*EXERCISE INSTRUCTIONS*. Each of the lines from the one that contains "72: (626, 225, 1.17)" to the end of the entries below should be output exactly.

[MATERIAL PROVIDED Boundary: Start]

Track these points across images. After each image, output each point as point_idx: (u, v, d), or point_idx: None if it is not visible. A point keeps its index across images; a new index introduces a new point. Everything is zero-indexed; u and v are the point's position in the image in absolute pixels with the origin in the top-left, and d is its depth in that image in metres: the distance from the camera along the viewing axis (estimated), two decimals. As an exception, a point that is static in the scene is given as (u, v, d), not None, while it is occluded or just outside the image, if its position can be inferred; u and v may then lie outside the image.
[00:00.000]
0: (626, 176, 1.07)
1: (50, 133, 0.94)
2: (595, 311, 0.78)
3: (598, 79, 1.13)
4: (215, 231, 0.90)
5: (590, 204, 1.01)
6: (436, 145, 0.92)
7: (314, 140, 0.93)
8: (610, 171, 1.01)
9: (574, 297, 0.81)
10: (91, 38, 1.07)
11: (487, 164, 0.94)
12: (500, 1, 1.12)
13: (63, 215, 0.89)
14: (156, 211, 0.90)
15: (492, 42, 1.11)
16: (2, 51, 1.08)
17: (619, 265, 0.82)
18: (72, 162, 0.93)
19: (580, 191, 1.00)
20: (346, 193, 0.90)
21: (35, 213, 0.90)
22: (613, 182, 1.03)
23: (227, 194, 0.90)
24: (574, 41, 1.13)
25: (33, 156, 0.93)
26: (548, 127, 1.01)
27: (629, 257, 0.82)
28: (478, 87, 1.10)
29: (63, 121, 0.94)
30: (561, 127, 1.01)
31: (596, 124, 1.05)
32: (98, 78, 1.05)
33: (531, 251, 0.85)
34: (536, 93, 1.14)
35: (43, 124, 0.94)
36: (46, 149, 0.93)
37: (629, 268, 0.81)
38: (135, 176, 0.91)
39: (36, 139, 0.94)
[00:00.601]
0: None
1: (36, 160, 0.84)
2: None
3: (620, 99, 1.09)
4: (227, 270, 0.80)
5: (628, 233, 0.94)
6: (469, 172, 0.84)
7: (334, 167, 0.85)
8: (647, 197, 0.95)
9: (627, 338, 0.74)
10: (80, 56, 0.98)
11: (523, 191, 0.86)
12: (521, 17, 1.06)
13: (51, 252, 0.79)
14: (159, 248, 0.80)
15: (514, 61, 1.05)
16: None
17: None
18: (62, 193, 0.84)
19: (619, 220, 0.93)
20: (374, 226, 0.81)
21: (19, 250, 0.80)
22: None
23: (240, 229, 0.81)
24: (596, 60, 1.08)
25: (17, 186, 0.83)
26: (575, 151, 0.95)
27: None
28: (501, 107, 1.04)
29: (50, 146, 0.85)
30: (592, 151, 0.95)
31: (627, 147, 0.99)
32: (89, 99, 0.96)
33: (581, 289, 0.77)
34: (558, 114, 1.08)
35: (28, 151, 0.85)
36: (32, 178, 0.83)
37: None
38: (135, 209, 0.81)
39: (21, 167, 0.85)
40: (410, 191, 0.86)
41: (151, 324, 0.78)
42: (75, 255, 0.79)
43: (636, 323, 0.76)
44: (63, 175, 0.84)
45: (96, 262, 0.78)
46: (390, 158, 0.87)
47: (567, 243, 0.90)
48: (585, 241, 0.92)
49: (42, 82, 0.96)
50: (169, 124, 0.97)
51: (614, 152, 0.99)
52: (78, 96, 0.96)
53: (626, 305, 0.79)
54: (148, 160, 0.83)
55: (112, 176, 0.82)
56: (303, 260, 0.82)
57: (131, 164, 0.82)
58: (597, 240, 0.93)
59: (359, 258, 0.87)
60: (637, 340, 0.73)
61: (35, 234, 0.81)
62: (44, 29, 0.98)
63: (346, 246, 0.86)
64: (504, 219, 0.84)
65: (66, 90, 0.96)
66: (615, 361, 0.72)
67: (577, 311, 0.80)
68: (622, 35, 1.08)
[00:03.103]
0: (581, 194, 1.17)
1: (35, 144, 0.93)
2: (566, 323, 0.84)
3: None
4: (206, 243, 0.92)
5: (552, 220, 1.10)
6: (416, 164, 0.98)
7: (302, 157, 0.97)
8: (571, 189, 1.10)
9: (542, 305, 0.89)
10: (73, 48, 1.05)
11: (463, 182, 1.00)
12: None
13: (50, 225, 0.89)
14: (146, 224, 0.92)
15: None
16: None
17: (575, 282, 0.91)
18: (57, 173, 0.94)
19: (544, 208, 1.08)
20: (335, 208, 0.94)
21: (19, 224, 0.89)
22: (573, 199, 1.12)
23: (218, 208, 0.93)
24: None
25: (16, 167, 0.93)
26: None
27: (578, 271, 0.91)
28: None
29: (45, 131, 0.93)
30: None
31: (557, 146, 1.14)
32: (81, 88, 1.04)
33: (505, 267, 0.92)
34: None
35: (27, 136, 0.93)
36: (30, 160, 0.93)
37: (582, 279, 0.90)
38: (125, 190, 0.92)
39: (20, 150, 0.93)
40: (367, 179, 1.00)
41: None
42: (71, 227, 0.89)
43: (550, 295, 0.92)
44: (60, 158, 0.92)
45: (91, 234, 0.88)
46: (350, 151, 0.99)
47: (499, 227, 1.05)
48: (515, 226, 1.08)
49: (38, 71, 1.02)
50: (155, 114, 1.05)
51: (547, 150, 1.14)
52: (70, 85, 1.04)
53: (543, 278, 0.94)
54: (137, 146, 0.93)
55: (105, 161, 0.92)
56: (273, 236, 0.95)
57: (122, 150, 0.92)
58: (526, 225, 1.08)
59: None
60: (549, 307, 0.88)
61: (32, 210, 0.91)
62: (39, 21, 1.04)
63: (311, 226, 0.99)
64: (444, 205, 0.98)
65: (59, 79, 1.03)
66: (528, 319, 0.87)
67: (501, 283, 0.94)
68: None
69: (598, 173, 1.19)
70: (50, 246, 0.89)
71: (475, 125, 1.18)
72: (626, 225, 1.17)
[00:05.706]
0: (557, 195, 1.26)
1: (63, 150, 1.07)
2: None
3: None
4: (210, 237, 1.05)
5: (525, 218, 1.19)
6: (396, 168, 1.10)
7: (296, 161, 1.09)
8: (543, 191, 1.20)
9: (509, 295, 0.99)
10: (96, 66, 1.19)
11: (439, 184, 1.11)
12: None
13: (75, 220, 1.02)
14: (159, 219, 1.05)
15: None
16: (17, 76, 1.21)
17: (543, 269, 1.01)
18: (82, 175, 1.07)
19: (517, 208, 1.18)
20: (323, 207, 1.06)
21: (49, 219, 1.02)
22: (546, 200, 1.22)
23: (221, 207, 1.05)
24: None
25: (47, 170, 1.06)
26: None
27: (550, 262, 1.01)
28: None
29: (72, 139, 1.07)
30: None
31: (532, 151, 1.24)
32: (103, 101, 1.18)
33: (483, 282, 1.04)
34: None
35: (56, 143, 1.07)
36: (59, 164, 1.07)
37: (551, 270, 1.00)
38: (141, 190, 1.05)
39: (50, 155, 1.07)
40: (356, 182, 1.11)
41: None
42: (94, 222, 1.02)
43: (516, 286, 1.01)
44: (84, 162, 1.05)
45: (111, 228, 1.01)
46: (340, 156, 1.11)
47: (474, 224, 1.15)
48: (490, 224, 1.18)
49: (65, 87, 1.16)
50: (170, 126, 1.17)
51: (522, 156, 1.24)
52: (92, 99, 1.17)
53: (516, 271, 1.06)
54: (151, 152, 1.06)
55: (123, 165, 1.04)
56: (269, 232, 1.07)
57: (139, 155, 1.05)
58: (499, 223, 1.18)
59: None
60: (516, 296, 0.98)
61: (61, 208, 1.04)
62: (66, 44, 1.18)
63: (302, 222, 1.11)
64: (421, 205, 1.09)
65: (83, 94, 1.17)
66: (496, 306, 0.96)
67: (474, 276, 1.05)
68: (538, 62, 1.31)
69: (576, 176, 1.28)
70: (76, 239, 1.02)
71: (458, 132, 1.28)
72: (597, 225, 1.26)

[MATERIAL PROVIDED Boundary: End]

*RESPONSE TO THIS TASK*.
72: (626, 225, 1.17)
[00:05.706]
0: (557, 195, 1.26)
1: (63, 150, 1.07)
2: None
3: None
4: (210, 237, 1.05)
5: (525, 218, 1.19)
6: (396, 168, 1.10)
7: (296, 161, 1.09)
8: (543, 191, 1.20)
9: (509, 295, 0.99)
10: (96, 66, 1.19)
11: (439, 184, 1.11)
12: None
13: (75, 220, 1.02)
14: (159, 219, 1.05)
15: None
16: (17, 76, 1.21)
17: (543, 269, 1.01)
18: (82, 175, 1.07)
19: (517, 208, 1.18)
20: (323, 207, 1.06)
21: (49, 219, 1.02)
22: (546, 200, 1.22)
23: (221, 207, 1.05)
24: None
25: (47, 170, 1.06)
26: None
27: (550, 262, 1.01)
28: None
29: (72, 139, 1.07)
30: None
31: (532, 151, 1.24)
32: (103, 101, 1.18)
33: (483, 282, 1.04)
34: None
35: (56, 143, 1.07)
36: (59, 164, 1.07)
37: (551, 270, 1.00)
38: (141, 190, 1.05)
39: (50, 155, 1.07)
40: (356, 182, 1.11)
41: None
42: (94, 222, 1.02)
43: (516, 286, 1.01)
44: (84, 162, 1.05)
45: (111, 228, 1.01)
46: (340, 156, 1.11)
47: (474, 224, 1.15)
48: (490, 224, 1.18)
49: (65, 87, 1.16)
50: (170, 126, 1.17)
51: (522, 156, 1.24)
52: (92, 99, 1.17)
53: (516, 271, 1.06)
54: (151, 152, 1.06)
55: (123, 165, 1.04)
56: (269, 232, 1.07)
57: (139, 155, 1.05)
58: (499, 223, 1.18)
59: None
60: (516, 296, 0.98)
61: (61, 208, 1.04)
62: (66, 44, 1.18)
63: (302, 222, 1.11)
64: (421, 205, 1.09)
65: (83, 94, 1.17)
66: (496, 306, 0.96)
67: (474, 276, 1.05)
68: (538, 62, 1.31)
69: (576, 176, 1.28)
70: (76, 239, 1.02)
71: (458, 132, 1.28)
72: (597, 225, 1.26)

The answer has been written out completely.